Mental pain features are also crucial for the early detection of suicide risk [Reference Erbuto, Innamorati, Lamis, Berardelli, Forte and De Pisa50]. In a previous article, we reported that recent suicide attempters (compared to nonattempters) had a more severe childhood physical, sexual, and emotional abuse history but not emotional and physical neglect (for this dimension, we have to consider that reliability was insufficient). Moderated mediation models indicated that childhood trauma was directly and indirectly associated with the presence of a recent suicide attempt. Mental pain (usual and worst mental pain in the last 15 days) partly mediated the relationship between childhood trauma and suicide status [Reference Pompili, Erbuto, Innamorati, Luciano, Sampogna and Abbate-Daga19]. The present report adds consistent emphasis on the need to explore patients’ perspectives through an empathic understanding of their sufferance as part of the clinical picture [Reference Fava and Guidi51–Reference MacLeod53]. Therefore, there is a need to bridge the gap in communication of human suffering and fine-tune the inner dialogue represented by painful thoughts of reflections and considerations of handling such pain. Individuals may give up on an extreme gesture that will abolish the unfortunate state. Reducing the flow of consciousness is the ultimate goal to achieve some relief. Pharmacological compounds that act to tranquilize patients may be helpful in the acute states most associated with suicide risk.

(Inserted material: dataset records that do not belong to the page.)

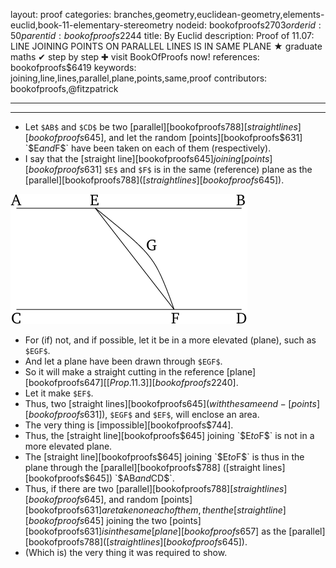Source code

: layout: proof
categories: branches,geometry,euclidean-geometry,elements-euclid,book-11-elementary-stereometry
nodeid: bookofproofs$2703
orderid: 50
parentid: bookofproofs$2244
title: By Euclid
description:  Proof of 11.07: LINE JOINING POINTS ON PARALLEL LINES IS IN SAME PLANE &#9733; graduate maths &#10004; step by step &#10010; visit BookOfProofs now!
references: bookofproofs$6419
keywords: joining,line,lines,parallel,plane,points,same,proof
contributors: bookofproofs,@fitzpatrick

---


---



* Let `$AB$` and `$CD$` be two [parallel][bookofproofs$788] [straight lines][bookofproofs$645], and let the random [points][bookofproofs$631] `$E$` and `$F$` have been taken on each of them (respectively).
* I say that the [straight line][bookofproofs$645] joining [points][bookofproofs$631] `$E$` and `$F$` is in the same (reference) plane as the [parallel][bookofproofs$788] ([straight lines][bookofproofs$645]).

![fig07e](https://github.com/bookofproofs/bookofproofs.github.io/blob/main/_sources/_assets/images/euclid/Book11/fig07e.png?raw=true)

* For (if) not, and if possible, let it be in a more elevated (plane), such as `$EGF$`.
* And let a plane have been drawn through `$EGF$`.
* So it will make a straight cutting in the reference [plane][bookofproofs$647] [[Prop. 11.3]][bookofproofs$2240].
* Let it make `$EF$`.
* Thus, two [straight lines][bookofproofs$645] (with the same end-[points][bookofproofs$631]), `$EGF$` and `$EF$`, will enclose an area.
* The very thing is [impossible][bookofproofs$744].
* Thus, the [straight line][bookofproofs$645] joining `$E$` to `$F$` is not in a more elevated plane.
* The [straight line][bookofproofs$645] joining `$E$` to `$F$` is thus in the plane through the [parallel][bookofproofs$788] ([straight lines][bookofproofs$645]) `$AB$` and `$CD$`.
* Thus, if there are two [parallel][bookofproofs$788] [straight lines][bookofproofs$645], and random [points][bookofproofs$631] are taken on each of them, then the [straight line][bookofproofs$645] joining the two [points][bookofproofs$631] is in the same [plane][bookofproofs$657] as the [parallel][bookofproofs$788] ([straight lines][bookofproofs$645]).
* (Which is) the very thing it was required to show.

Although this is one of the most extensive investigations into the role of mental pain and depressive symptoms in explaining suicide risk among psychiatric patients, there are limitations. First, the many centers participating in this research may point to the heterogeneity of assessment and evaluation procedures through psychometric instruments. Second, patients had several psychiatric diagnoses, making it difficult to characterize single groups. Furthermore, some centers did not manage to recruit the number of patients set at the beginning of the study, thus influencing the heterogeneity and representativeness of the final sample. Finally, there are also limitations concerning the instruments used to assess the patients (such as C-SSRS that assessed suicidal intent in the past month, whereas recent suicide attempts were considered to be in the past three months, which could set the two measures at different times).
The results presented in this article demonstrate that the combination of depressive symptoms and mental pain in psychiatric patients is a critical condition that increases suicide risk. Conversely, such risk was lower in patients who reported high rates of depressive symptoms but low rates of mental pain. Therefore, the former construct is a strategic perspective for the clinician for adding a complete understanding of patients’ mental status in their assessment and ultimately in delivering tailored treatments.
Data Availability Statement
The ethics committee did not grant permission to share study data with third parties or to upload data in anonymized form.
M.P. and A.F. prepared the study design. M.P. and M.I. prepared the manuscript’s first draft. M.I. performed the data analyses. All authors contributed substantially to and approved the final version of the paper.
Conflict of Interest
The authors declare none.
The study was approved by the Internal Review Board of Sant’Andrea Hospital (RIF.CE: 4646_2017) as part of the Sapienza University of Rome, the study coordinator, and by the local ethics committee of the participating centers. The study was performed in accordance with the Declaration of Helsinki. All patients gave their written informed consent.